According to an annual report from the Minnesota Homeownership Center, the housing recovery is failing to benefit certain parts of the state and is disproportionately affecting certain ethnic groups and areas.

"This report gives us a clear understanding of how homeownership impacts communities — from safe neighborhoods and engaged citizens, to better educational achievement and health," said Julie Gugin, executive director of the Minnesota Homeownership Center.

During the housing boom of the early 2000s, the disparity between the number of white households and households of color who own their own homes began to narrow, but the housing crash and subsequent foreclosure crisis and credit crunch nearly erased those gains.

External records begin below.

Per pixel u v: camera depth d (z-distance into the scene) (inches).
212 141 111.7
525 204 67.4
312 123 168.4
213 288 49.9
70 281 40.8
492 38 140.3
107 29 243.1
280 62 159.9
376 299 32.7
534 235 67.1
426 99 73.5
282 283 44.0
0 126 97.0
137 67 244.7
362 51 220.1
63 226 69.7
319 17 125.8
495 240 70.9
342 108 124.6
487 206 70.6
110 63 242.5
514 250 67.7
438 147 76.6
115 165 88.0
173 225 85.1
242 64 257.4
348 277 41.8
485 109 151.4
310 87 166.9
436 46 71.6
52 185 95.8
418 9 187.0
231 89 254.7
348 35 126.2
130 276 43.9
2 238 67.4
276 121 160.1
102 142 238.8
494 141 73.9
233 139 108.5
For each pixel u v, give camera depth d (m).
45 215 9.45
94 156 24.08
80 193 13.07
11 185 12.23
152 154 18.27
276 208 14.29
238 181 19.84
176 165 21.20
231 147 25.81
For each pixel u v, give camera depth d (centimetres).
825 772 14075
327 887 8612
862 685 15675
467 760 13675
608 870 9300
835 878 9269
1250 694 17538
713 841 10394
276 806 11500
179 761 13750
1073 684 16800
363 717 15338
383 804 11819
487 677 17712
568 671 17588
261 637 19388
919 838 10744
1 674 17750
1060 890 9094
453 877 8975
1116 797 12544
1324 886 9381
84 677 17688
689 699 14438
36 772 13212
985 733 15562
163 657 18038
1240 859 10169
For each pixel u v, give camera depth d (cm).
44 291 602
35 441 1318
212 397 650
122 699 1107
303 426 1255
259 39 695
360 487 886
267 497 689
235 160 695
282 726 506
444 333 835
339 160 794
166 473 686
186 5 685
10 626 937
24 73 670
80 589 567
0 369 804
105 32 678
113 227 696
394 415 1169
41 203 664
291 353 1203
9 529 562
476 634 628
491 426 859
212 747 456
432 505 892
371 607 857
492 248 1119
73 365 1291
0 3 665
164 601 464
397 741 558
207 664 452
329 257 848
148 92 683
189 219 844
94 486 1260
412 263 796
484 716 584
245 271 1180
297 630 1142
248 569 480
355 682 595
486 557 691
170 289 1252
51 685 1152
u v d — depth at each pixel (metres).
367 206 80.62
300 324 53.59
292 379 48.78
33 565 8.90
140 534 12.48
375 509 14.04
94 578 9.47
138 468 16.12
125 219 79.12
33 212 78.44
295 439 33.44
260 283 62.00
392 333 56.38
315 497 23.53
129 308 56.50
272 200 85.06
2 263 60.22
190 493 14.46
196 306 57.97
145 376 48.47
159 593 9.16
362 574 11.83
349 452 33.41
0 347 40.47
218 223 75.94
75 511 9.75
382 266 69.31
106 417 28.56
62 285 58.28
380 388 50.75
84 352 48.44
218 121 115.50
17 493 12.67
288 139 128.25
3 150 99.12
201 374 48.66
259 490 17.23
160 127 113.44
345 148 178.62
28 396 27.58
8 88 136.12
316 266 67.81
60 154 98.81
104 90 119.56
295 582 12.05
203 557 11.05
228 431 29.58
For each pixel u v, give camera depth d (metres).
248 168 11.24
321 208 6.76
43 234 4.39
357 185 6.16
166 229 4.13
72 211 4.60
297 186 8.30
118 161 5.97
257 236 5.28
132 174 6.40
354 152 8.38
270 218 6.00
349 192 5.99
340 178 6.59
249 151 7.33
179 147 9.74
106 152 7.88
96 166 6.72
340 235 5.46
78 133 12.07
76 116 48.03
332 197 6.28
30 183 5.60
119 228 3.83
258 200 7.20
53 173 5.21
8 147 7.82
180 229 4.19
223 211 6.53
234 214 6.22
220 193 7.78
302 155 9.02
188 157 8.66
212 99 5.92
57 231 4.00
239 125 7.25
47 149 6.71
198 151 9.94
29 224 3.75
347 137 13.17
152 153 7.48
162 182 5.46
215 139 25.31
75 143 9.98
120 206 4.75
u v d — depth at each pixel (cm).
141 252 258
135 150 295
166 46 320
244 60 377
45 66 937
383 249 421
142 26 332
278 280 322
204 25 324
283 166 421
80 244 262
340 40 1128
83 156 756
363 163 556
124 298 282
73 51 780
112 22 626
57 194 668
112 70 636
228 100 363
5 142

Statewide, 77 percent of white households owned their home compared with 39 percent of all households of color, according to a 2012 Minnesota Compass report. That 38 percentage-point gap is the nation's largest and the biggest since 1990. The situation was even worse for certain racial and ethnic groups, with only 23 percent of foreign-born blacks and 26 percent of African-Americans owning homes.

Those disparities are particularly pronounced in communities of color, where home prices are recovering at a much slower rate than many others.

In north Minneapolis, for example, prices have fallen so far that a homeowner who bought in 2006 at the neighborhood's median price would need to see their 2013 home value increase by 85 percent to return to its purchase price. Conversely, in southwest Minneapolis, home prices have risen to pre-crash levels.

"The foreclosure crisis, and the bubble that preceded it, focused attention on the cost of homes, but it's time to turn our attention back to where it belongs, on the benefits homeownership adds to individuals and communities," Gugin said.

The report also describes the growing challenge that the so-called millennial generation faces in becoming homeowners because of the slow start many are having in their careers and their high student loan debt. Such trends come amid growing evidence that the worst of the foreclosure crisis is over.

On Tuesday, CoreLogic said the foreclosure rate in the Twin Cities had fallen to 0.55 percent for March, a decline of six-tenths of 1 percentage point compared with March 2013, when the rate was 1.15 percent. That compares with a national foreclosure rate of 1.86 percent.

Mortgage delinquency rates, which are often an indication of future foreclosure rates, were also down. Across the metro, 2.49 percent of mortgage loans were 90 days or more delinquent, compared with 3.53 percent for the same time last year.

Warren Hanson, president and CEO of the Greater Minnesota Housing Fund, said Minnesota's situation is not unique, nor is it new. Minority home buyers across the country have been marginalized for decades starting with a practice known as redlining, which made it difficult for minorities to get a mortgage in communities deemed to be a financial risk.

"It's historically pervasive," he said. "That momentum has a way of continuing unconsciously, and it takes extra effort to remedy."

He said the homeownership gap is particularly wide in outstate Minnesota, and especially pronounced in the more urban areas of Duluth, St. Cloud, Rochester and Moorhead.

"The dynamics are similar," he said.

He said restrictive mortgage lending guidelines and a flood of deep-pocketed investors have made it difficult for minorities to compete for housing in the neighborhoods most battered by the housing crash.

Statewide, there were nearly 12,000 foreclosures, about the same as in 2006, but less than half of the more than 26,000 at the peak of the crisis in 2008. Most of those foreclosures have been in urban areas where predatory lending practices and concentrations of poverty have made homeowners vulnerable to losing their homes.

"If we are going to have any effect on reduction of poverty for future generations, we have to help remedy things like wealth creation in the form of homeownership, and this is one time when extra efforts are needed to correct a wrong, to improve equity in every sense of the word," Hanson said. "I think this is a call to action for lenders and others who can improve access to homeownership."